* **Completa quanto segue**
- A) Trascrivi tutte le frasi del brano sulla scuola parentale che cominciano con la parola "Ciò".
- B) Prosegui il brano sulla scuola parentale dopo la sua ultima frase.
**** Estratto ****
Mentre scrivevo questo pezzo mi è capitato di visitare questa pagina su Facebook: Home Schooling Cles. E’ una delle tante scuole parentali presenti sul territorio italiano. Ma di questa in particolare mi sono ritrovato a vedere video e le foto delle varie attività svolte dagli alunni. E’ qualcosa di semplicemente fantastico. Un mondo praticamente a parte, dove tutti i pregiudizi sulla scuola canonica vengono annullati dall’intraprendenza e dalla preoccupazione dei genitori per i propri figli. In questo tipo di scuola i ragazzini vengono stimolati ad interessarsi dei temi che più sentono propri. Ciò li spinge a fare loro la materia, ad espandere e motivare le loro passioni. Può una giornata passa ai videogame essere considerata istruttiva? Assolutamente sì. Se i ragazzi in questione sono appassionati e amano svolgere tale attività ricreativa, saranno spronati a capire le meccaniche dietro la composizione di simili artefatti ludici in modo che da grandi essi stessi saranno in grado di svilupparne uno. Questo li incentiva a confrontarsi con la realtà percepita attraverso esperienze reali, e non dalle pagine dei libri. Pensate infatti alla chimica. Pensate alla fisica. Adesso rispondete a questa domanda: quante volte siete stati in un laboratorio alle medie e alle superiori?
Le scuole tradizionali offrono la noia. Offrono l’omogeneità. Spingono i ragazzini a fare ciòche non vorrebbero fare e che non sentono loro. Ciò fa perdere loro tempo. Ciò fa perdere loro le conoscenze che vorrebbero sviluppare più fortemente. Ciò li disconnette sempre di più dal mondo del lavoro. Perché? Perché la scuola dell’obbligo non ha come scopo quello di formare nuove leve di lavoratori. Ha lo scopo di formare nuove leve di servi. Quindi se un figlio minorenne volesse aiutare i propri genitori nella bottega di famiglia, non potrebbe: sfruttamento del lavoro minorile. E se fossero gli stessi minorenni ad “aprire” un’attività? Anche se dei ragazzini volessero aprire, ad esempio, un chiosco di limonata, non potrebbero. Lo stato interviene per ricordare cosa è giusto e cosa è sbagliato. Rimette in riga il suo presunto esercito.
**** Sezione dati ****
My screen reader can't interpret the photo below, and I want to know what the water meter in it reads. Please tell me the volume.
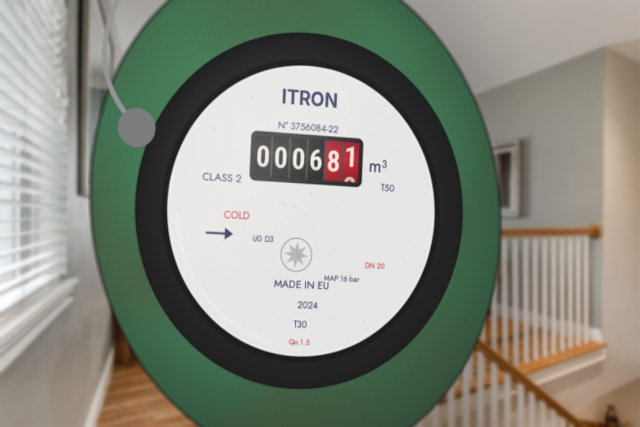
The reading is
****
* **Risposte fornite**
- A)
- Ciò li spinge a fare loro la materia, ad espandere e motivare le loro passioni.
- Ciò fa perdere loro tempo.
- Ciò fa perdere loro le conoscenze che vorrebbero sviluppare più fortemente.
- Ciò li disconnette sempre di più dal mondo del lavoro.

- B)
Perché bisogna entrare nel mondo del lavoro solo a 18 anni? Perché bisogna andare in pensione a 65 anni? Lo stato tenta di controllare, in un modo o nell’altro, gli individui attraverso subdoli espedienti che all’apparenza sembrano innocui, mentre invece nascondono un perfido secondo fine: rendere quanto più prevedibili possibile gli attori di mercato. E’ per questo motivo che le leggi statali hanno progredito ad eliminare il ruolo fondamentale dell’apprendistato, ultima vestigia di scuola parentale indiretta seguita dalla maggior parte delle persone. Attraverso l’apprendistato, infatti, i ragazzini venivano emancipati prematuramente dal circolo vizioso della scuola dell’obbligo e potevano percorrere le proprie scelte in accordo coi loro desideri. Era una consuetudine ampiamente accettata prima che lo stato iniziasse a monopolizzare i vari settori della vita degli individui.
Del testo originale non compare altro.